Support for the offer intended
Tele Columbus AG: Delisting offer announced by Kublai GmbH
- Offer price is expected to be EUR 3.25
- Application for revocation of the admission to trading on the Regulated Market is expected to be filed before the end of the acceptance period of the offer
Berlin, 24 June 2021. The Management Board of Tele Columbus AG (ISIN: DE000TCAG172, WKN: TCAG17) takes note of yesterday's decision of Kublai GmbH to make a public delisting tender offer. In the Offer Document dated 29 January 2021, Kublai had reserved the right to make a delisting offer in the event of a successful offer, depending on the market environment. Pursuant to the Investment Agreement, the Management Board of Tele Columbus will support the Bidder within the scope of its duties as a corporate body and will also file an application for the revocation of the admission of the Tele Columbus Shares to trading on the Regulated Market (Prime Standard) of the Frankfurt Stock Exchange before the expiry of the acceptance period of the Delisting Offer.
The Management Board, the Supervisory Board and the major shareholder Kublai GmbH are convinced that Tele Columbus AG is better positioned as a de-listed company. After completion of the voluntary public takeover offer in April 2021 and the capital increase with subscription rights in the amount of approximately ?475 million in May 2021, Kublai GmbH currently directly holds approximately 94.4% of the share capital of Tele Columbus AG. The remaining free float consequently holds less than 6% of the outstanding shares. The average daily trading volume has also decreased significantly in recent weeks.
Within the framework of the investment agreement, Kublai GmbH has agreed to invest further equity capital of up to ? 75 million in the company in order to support the implementation of the Fiber Champion strategy. Against this background, Tele Columbus believes that sufficient access to equity is secured and the use of the capital market as a financing option is no longer necessary.
Furthermore, the listing on a regulated market is associated with significant internal and external costs for the provision of capital-market related information.
About Tele Columbus
Tele Columbus AG is one of Germany's leading fibre network operators which reaches more than 3 million homes. Via its brand P?UR, the Company, offers high-speed internet including telephony and more than 250 TV channels. All of this via a digital entertainment platform that combines linear TV with video on demand entertainment. To its housing association partners, the Tele Columbus Group offers tailored models of cooperation and state-of-the-art services such as telemetric and tenant portals. As a full-service partner for municipalities and regional utilities, the Company is actively supporting the fibreglass-based infrastructure and broadband internet expansion in Germany. For its business customers the Group offers carrier services and corporate solutions on its proprietary fibre network. Besides its headquarters in Berlin, the Company has locations in Hamburg, Leipzig, Ratingen and Unterföhring/Munich. Since January 2015, Tele Columbus AG is listed on the regulated market (Prime Standard) of the Frankfurt Stock Exchange.
This release may contain forward-looking statements. These statements reflect the Company's current knowledge and expectations and projections about future events. By their nature, forward-looking statements involve a number of risks, uncertainties, assumptions and other factors that could cause actual results or events to differ materially from those expressed or implied by the forward-looking statements. Such risks, uncertainties and assumptions may cause our actual results, performance or achievements to differ materially from those expressed or implied by such forward-looking statements.

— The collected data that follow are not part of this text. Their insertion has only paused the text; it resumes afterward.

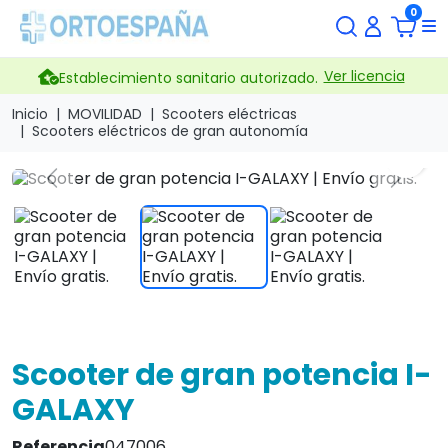
0
Ver licencia
Establecimiento sanitario autorizado.
Inicio
MOVILIDAD
Scooters eléctricas
Scooters eléctricos de gran autonomía
search
Previous
Next
Scooter de gran potencia I-
GALAXY
Referencia
047006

In light of these risks and uncertainties, the forward-looking events and circumstances discussed in this release may not occur and actual results could differ materially from those anticipated or implied in the forward-looking statements. Accordingly, investors are cautioned not to place undue reliance on the forward-looking statements, which speak only as of the date of this document.
This release contains references to certain non-GAAP financial measures, such as Normalized EBITDA and Capex, and operating measures, such as RGUs, ARPU, and Unique Subscribers calculations. These non-GAAP financial and operating measures should not be viewed in isolation as alternatives to measures of the Company's financial condition, results of operations or cash flows as presented in accordance with IFRS. The non-GAAP financial and operating measures used by the Company may differ from, and not be comparable to, similarly titled measures used by other companies.
All information contained in this release has been carefully prepared. However, no reliance may be placed for any purposes whatsoever on the information contained in this document or on its completeness. No representation or warranty, express or implied, is given by or on behalf of the Company or any of its directors, officers or employees or any other person as to the accuracy or completeness of the information or opinions contained in this document and no liability what-soever is accepted by the Company or any of its directors, officers or employees nor any other person for any loss howsoever arising, directly or indirectly, from any use of such information or opinions or otherwise arising in connection therewith. The Company does not undertake any obligation to update or revise any information contained in this release, including forward-looking statements, whether as a result of new information, future events or otherwise.